It’s every brand manager’s nightmare: a 20% decline in annual sales that threatens to erode $10 million in annual revenue and jeopardize your job.
Even if you do your due diligence and collect exorbitant amounts of data, it’s not a given that you’ll get the insights that really matter. Your product may have performed fantastically in a controlled lab setting, but when you bring kids and pets and the scramble to get out the door into the mix, suddenly everything’s topsy-turvy.
This is where product data intelligence comes in. When you’re asking the right questions and testing your products in the right setting, you stop spinning your wheels with superficial market research. You start understanding what customers actually need.
Product intelligence goes beyond market and sales data to get to the bottom of why customers prefer one product over another. This encompasses every stage of the customer journey—from the first time someone spots your frozen tamale brand on the shelves to the day they decide to bring a half dozen boxes of them to Friendsgiving.
Sometimes you’re lucky enough to have customers telling you what they think directly. Other times, you need to make inferences from the data that’s available, combined with an understanding of people’s lives that you gather through ethnography.
Think of it like a Sherlock Holmes anecdote. A master of abductive reasoning, the legendary detective could string together multiple observations and “common sense” things he knew about the world to reach a highly probable, specific conclusion. For example, by observing multiple numbers likely scratched onto a pocket watch by a pawnbroker, Holmes posited that the watch’s owner had been see-sawing between prosperity and destitution throughout his life.
When you collect product intelligence data, you need to connect it with what you know about people’s daily lives in order to really understand what motivates people to keep buying your product or to look elsewhere. Sitting at the intersection of data, insights, and action, product intelligence combines user behavior analytics, market trends, and performance metrics to guide better decisions.
Depending on your specific market niche and goals, you may be looking for:
Product data intelligence methods are as diverse as the lives of people who love your products. This can make it challenging to stay focused on asking the right market research questions and getting insights you can act upon.
If your company were selling a software product, it would be much easier to measure how customers interact with it because it’s all digital and trackable. You’d be able to, for example, analyze feature usage, create customer heatmaps, and serve up in-app surveys. These aren’t things you can do with a box of cereal or a makeup kit.
When you’re selling CPG and retail goods, you have to get more creative in your data-gathering and use a combination of surveys, interviews, social listening (analyzing the feedback given in reviews and social media posts), and video diaries. You want to get as close as possible to the authentic consumer experience, including:
You’ll also want to segment your customers based on demographics, preferences, and behavior patterns. For example, when testing their products with Highlight, personal care brand Bare Hands zeroed in on “better-for-you” makeup users because these are the people most likely to purchase their natural nail care products.
The tough thing about product data intelligence is figuring out how to stay open to unexpected insights without getting lost in the noise. You want to start with a concrete goal in mind to guide your insights towards action. These goals could be:
It all comes back to getting authentic consumer insights. Highlight has a proven track record in helping companies translate product intelligence insights from real customers into sales-boosting product development decisions. Here are a few examples:
Everything has an opportunity cost in product development, so staying focused on a particular thing you can improve or change is key. However, you also want to be ready to receive information that surprises you, since this could point to something that might differentiate your product from other options.
Even the most brilliant of detectives had help from those around them, even if it’s just for the sake of bouncing ideas off someone else. With Highlight, you’ll get a collection of product intelligence tools that help you effortlessly segment your data, uncover hidden patterns, and summarize the sentiment behind open-ended responses.

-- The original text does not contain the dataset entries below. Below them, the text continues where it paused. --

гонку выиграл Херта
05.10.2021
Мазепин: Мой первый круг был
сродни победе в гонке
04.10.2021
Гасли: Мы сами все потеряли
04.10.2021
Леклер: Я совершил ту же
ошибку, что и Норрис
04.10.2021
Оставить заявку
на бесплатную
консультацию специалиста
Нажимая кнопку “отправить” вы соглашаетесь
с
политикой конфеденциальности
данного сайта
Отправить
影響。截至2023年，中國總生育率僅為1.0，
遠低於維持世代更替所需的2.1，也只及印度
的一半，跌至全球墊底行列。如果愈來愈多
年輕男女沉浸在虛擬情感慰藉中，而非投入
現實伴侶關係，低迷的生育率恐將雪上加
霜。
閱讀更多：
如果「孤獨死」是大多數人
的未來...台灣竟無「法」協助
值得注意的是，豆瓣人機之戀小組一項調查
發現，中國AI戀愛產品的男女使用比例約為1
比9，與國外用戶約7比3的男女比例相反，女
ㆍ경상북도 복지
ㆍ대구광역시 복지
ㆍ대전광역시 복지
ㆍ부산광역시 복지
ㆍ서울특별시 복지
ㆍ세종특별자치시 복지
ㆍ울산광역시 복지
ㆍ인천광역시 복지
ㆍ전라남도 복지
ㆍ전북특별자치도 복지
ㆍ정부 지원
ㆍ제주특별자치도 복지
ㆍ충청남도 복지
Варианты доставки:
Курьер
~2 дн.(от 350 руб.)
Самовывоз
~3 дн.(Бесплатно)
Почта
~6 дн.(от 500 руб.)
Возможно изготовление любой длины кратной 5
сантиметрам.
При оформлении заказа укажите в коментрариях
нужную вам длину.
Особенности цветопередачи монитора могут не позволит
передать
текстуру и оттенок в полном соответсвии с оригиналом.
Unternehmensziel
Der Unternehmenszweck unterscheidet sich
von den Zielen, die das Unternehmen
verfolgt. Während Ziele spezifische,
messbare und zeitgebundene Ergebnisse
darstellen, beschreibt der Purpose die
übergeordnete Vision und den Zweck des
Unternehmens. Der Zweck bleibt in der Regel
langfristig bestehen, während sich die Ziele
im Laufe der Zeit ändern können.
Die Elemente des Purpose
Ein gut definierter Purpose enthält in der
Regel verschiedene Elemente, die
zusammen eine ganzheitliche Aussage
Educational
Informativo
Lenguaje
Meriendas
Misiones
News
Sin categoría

Research-grade AI makes it easier than ever to get an accurate summary of people’s thoughts about your product, preventing you from getting overwhelmed by the sheer volume of responses. Product testing is no longer a bottleneck with technologies designed to get you the data and answers you need within a fortnight.
The best part about Highlight’s platform? Testers are committed to providing nuanced, authentic responses to everything you’ve ever wanted to ask your target customers. Like Holmes’ eagle eye that takes in every detail and connects it to knowledge about the world, the Highlight testing community logs their most subtle impressions of your product and connects these to their own lifestyle, habits, and needs.
You might have plenty of sales data stemming from a retail presence, but simply knowing what sells and what doesn’t sell leaves you with incomplete information. Is it possible to dig into this data to understand why your products are flying off shelves or floundering? Not really. You need a type of product intelligence data that blends metrics with the customer’s needs and wants.
At Highlight, we’re committed to getting you the customer insights you need. Understanding that “why” requires looking beyond traditional business intelligence, which tracks broader organizational metrics, and also beyond market intelligence, which maps out macro trends.
Paying attention to data is easy. It’s combining this data with real customer experiences that gives you true Holmesian intelligence. Highlight can help you home in on the lived product experience—what your customers love and what they struggle with—so that you can turn observation into inference and inference into smart decisions.